17 December 2016 to 5 February 2017
Image: Ashleigh Garwood Hawkesbury River 2014, silver gelatin print. Courtesy the artist.
Ashleigh Garwood, Justine Varga and Amanda Williams embrace and exploit traditional photographic techniques and mediums to
create innovative and experimental work.
These pieces reflect a commitment to the craft while pushing the envelope of experimentation. Witness how contemporary artists take classic mediums and elevate them into avant-garde creations, producing some of the most innovative photographic work in the industry.
Combining silver gelatin photography with alternative processing techniques, Ashleigh Garwood’s series Of Other Spaces questions the influence and power of landscape imagery in shaping a cultural and national identity. Original images were taken on 4x5 inch sheet film at particular locations and landmarks, the negative films were scanned then digitally manipulated and altered and the now digital images were then written back to film and printed as silver gelatin photographs, therefore anchoring the work process at either end with traditional handmade photographic techniques.
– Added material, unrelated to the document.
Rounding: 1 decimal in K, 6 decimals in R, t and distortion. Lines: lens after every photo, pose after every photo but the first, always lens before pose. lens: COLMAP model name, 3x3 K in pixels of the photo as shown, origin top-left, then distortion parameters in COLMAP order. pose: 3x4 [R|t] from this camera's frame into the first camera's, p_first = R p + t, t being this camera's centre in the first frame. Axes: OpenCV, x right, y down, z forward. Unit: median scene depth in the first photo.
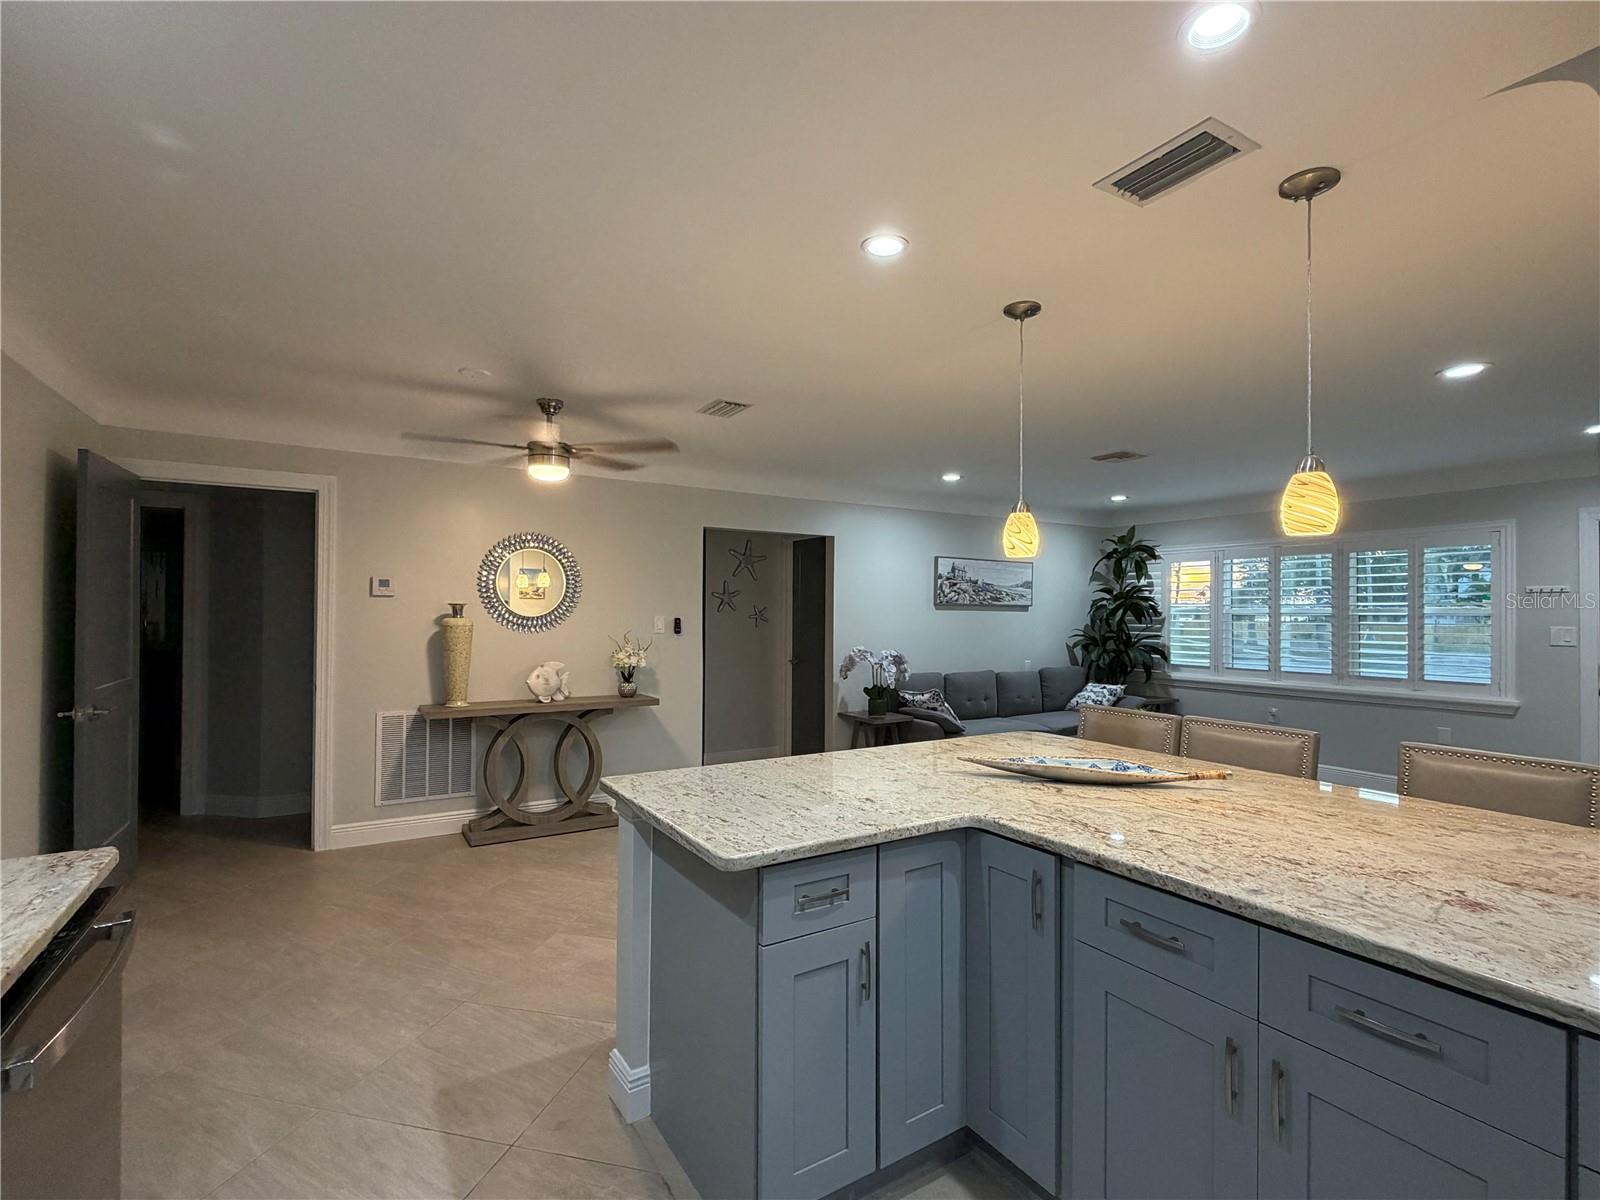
lens RADIAL K [[755.3, 0, 800.7], [0, 755.3, 605.5], [0, 0, 1]] dist [-0.000412, 0.000480]
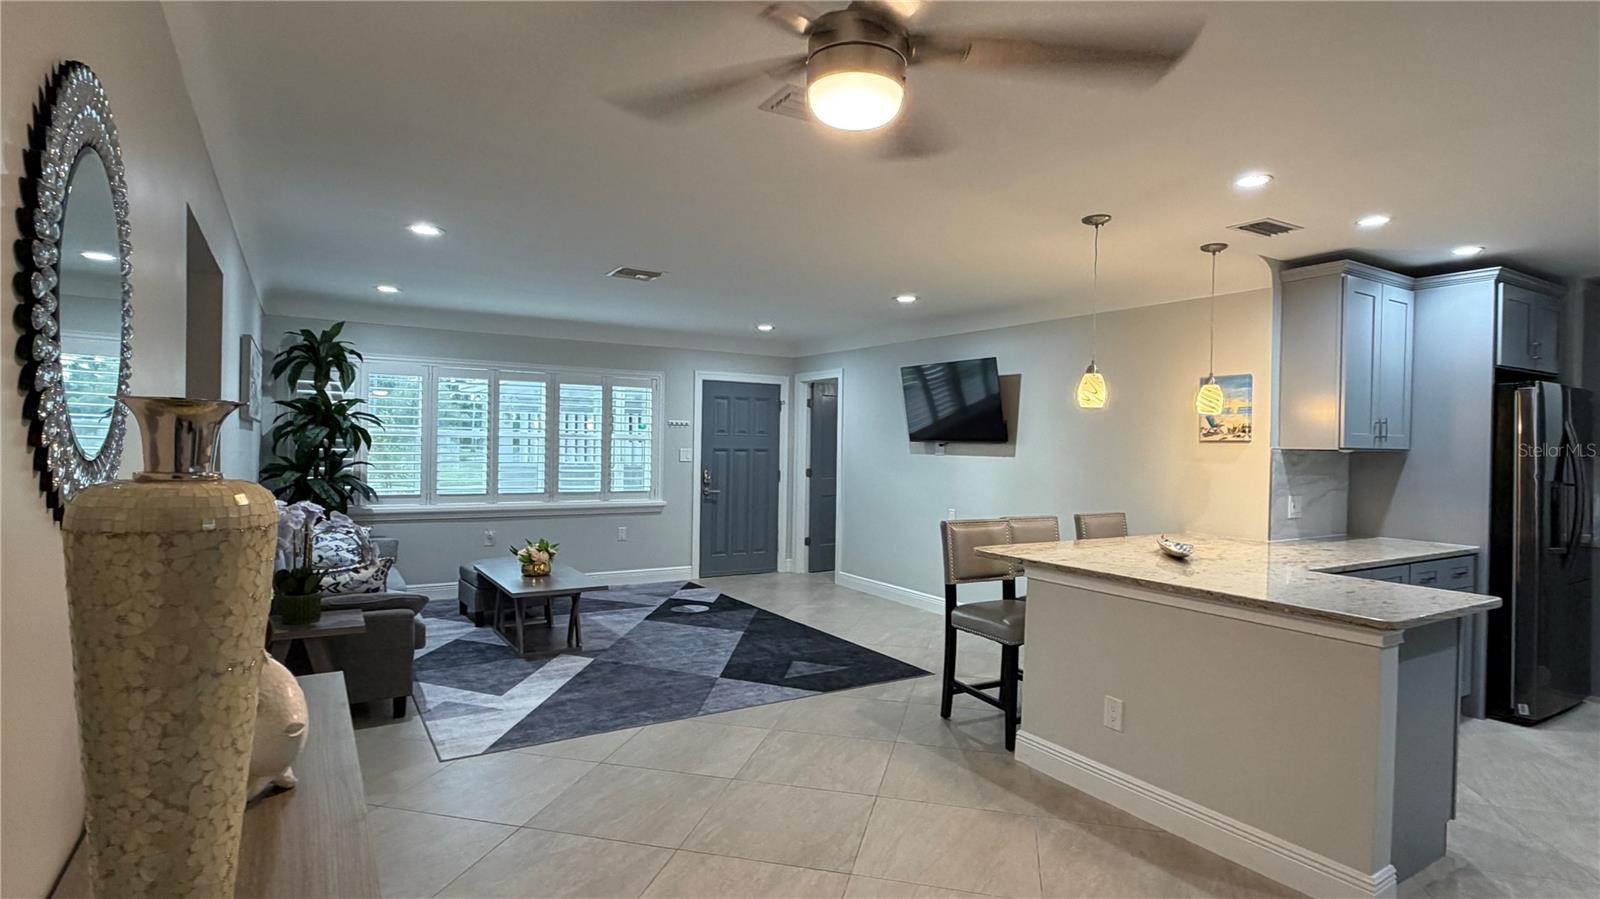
lens RADIAL K [[810.5, 0, 800.0], [0, 810.5, 449.5], [0, 0, 1]] dist [-0.001042, 0.000280]
pose [[0.006020, -0.013096, 0.999896, -0.553287], [-0.027762, 0.999527, 0.013258, 0.002730], [-0.999596, -0.027838, 0.005653, 0.732394]]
Amanda Williams’ practice explores the history of photography and architectural modernism, often using vintage equipment and papers with expired processing chemicals or distinguishing between analogue and digital processes as a subtle comment on the apparent obsolescence of analogue techniques and technologies. Darkroom experimentation including bleaching or solarising with extra light either removed, enhanced or sifted tonal variations in the images, while the use of exhausted developing chemical or not fixing images caused the image to continually change over the course of its exposure to light in the gallery.
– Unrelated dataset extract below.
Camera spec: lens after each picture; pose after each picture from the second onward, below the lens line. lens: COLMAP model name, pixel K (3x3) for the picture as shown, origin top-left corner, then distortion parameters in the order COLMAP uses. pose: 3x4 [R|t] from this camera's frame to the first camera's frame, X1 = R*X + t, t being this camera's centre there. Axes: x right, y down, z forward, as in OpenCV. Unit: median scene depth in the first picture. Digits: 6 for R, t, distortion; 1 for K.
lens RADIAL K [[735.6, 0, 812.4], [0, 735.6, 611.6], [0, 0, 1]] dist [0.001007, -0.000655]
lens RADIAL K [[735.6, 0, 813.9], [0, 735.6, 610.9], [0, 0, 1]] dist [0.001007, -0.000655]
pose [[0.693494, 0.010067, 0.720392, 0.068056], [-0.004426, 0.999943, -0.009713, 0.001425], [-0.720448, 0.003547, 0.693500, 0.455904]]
In contrast, Justine Varga creates dynamic, full colour photographic works from an intimate exchange between a strip of film and the world that comes to be inscribed on it. Made without a camera and over extended periods, Varga’s Memoire series of photographs embody a particular intersection of time and place. These photographs come into being as a result of two interrelated processes, the first involving the film being exposed to durational bodily or environmental actions. Exposed to light for periods of months or years, these pieces of film are processed and then printed at large scale in the darkroom. Though Varga’s photographic works are colour, the chromogenic colour process is similar to the silver gelatin processes of Garwood and Williams in that the three dye layers of the paper contain light-sensitive silver halide, and after exposure, the silver image is developed by a colour developer, then the silver is removed, leaving the colour image.